Friday, June 1, 2012

Col de la Bonette

After three days in the Alps Maritime, climbing over one pass after another, I feared my legs might be depleted and not have enough left in them to get me over the Col de la Bonette, the highest road in Europe at 9,000 feet, and the ultimate goal of the first stage of my post-Cannes training for the Tour de France, less than a month away.

The Tour de France never sends the peloton into the Alps or the Pyrenees for more than two or three days, often with a rest day sandwiched in.  I could understand why.  My venture into the Alps began in Nice up the Col d'Ese, frequently the last test of the spring time Paris-Nice week-long race known as the Race to the Sun.  This past spring Bradly Wiggins sewed up his victory by winning a time trial up the Col d'Ese, which was fresh in my mind having watched it with friend Robert.

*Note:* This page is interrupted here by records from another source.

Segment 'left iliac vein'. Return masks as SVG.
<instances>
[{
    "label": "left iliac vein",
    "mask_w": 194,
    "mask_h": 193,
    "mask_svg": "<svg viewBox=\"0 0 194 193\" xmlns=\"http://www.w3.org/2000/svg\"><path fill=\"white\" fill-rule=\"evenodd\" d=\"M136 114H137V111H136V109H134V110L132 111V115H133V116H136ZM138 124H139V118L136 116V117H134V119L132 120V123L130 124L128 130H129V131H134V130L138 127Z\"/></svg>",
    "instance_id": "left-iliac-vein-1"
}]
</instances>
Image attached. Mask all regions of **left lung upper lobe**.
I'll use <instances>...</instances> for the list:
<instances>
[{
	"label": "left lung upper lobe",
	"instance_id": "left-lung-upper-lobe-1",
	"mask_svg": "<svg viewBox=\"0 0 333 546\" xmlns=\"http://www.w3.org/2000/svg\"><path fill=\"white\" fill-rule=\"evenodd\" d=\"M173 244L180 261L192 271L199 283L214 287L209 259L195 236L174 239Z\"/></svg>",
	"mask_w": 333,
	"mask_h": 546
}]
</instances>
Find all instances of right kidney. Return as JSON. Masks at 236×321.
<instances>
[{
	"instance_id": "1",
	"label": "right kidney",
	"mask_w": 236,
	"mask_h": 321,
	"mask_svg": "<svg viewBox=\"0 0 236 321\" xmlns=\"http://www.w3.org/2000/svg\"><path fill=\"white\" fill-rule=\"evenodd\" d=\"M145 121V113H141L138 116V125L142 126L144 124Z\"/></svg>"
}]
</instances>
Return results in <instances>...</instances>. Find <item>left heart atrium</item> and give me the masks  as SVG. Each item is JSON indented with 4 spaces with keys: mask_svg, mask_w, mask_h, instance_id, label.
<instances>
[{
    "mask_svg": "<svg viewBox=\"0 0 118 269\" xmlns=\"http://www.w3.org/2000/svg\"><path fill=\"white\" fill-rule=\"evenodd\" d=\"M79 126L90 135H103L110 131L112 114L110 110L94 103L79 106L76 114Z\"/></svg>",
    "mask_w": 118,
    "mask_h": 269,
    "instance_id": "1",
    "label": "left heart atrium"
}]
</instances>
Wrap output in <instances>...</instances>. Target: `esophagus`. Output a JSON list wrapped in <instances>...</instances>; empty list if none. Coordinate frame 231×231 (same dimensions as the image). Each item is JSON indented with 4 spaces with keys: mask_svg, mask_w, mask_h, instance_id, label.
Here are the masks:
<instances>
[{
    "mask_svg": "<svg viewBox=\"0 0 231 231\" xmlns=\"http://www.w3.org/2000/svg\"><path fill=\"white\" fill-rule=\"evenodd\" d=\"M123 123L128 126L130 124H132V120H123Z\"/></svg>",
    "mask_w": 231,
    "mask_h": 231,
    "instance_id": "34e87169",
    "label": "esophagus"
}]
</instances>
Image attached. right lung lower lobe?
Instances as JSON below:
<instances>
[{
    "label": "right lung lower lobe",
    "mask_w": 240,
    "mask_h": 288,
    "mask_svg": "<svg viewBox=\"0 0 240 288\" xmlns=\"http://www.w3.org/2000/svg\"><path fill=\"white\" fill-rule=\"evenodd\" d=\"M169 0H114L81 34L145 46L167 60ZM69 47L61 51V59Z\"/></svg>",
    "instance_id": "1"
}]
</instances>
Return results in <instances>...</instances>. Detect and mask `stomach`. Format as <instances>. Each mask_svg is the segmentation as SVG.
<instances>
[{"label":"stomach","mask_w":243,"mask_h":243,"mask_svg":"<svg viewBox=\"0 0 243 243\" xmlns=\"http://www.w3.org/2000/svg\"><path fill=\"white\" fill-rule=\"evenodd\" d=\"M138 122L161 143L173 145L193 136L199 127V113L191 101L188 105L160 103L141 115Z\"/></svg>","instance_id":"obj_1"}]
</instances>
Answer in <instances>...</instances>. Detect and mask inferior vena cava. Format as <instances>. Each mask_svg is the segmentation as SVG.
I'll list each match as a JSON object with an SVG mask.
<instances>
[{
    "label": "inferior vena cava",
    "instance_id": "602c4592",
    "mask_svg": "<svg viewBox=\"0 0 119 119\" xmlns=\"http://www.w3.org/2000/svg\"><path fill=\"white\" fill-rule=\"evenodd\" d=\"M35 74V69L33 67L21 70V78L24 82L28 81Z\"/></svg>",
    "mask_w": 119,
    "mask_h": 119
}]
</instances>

Its first few miles are past homes and businesses before escaping the city up and over a ridge on the road to Monaco and Italy. After completing the Col d'Ese, I had enough time before dark to continue on to the Col de la Madone, Lance Armstrong's favorite climb when he was based in Nice before he had enough of the French and fled to Girona, Spain for his European home.  He and the other pros based in the area used the climb as a test of their conditioning.  Tony Rominger, the Swiss champion, long had the best time up the climb until Lance finally topped it.  Tom Danielson of Garmin, who finished seventh in The Tour last year, now holds the best time.  The Col de La Madone was such an integral part of Lance's training that Trek named its top of the line bike for it.  I could have camped in an abandoned building at the summit, but preferred to descend to warmer temperatures.

Earlier in the day I saw a Madone when I went in search of the Roche Marina Hotel owned by Stephen Roche, the Irish rider who won the Tour de France in 1987.  The hotel was along the Mediterranean in Villeneuve-Loubet just before Nice.  When I had trouble finding it I stopped in at a L'Etape hotel.  The man behind the reception desk was wearing a cycling jersey, set to head out on a ride on his Madone, propped up against the desk, when his shift ended at three.  He knew Roche well, but said that he had sold his hotel last year to some Russians and they were renovating it.  Even though there would be no Roche memorabia, I still went to see the hotel.  The renovation was still going on and it had been renamed, leaving no evidence of its bicycle past.

The Roche hotel  was one of several cycling sites I had on my itinerary.  Next were the Cols d'Ese and Col de la Madone.  Then it was the Col de Braus the next day and the marble slab at its summit honoring Rene Vietto, legendary Tour de France rider from the 1930s.  The six-mile climb is an officially sanctioned bicycle route with large signs every kilometer giving the elevation and how many more meters to the summit and the grade of the next kilometer.  A handful of cyclists without weight on their bikes passed me by.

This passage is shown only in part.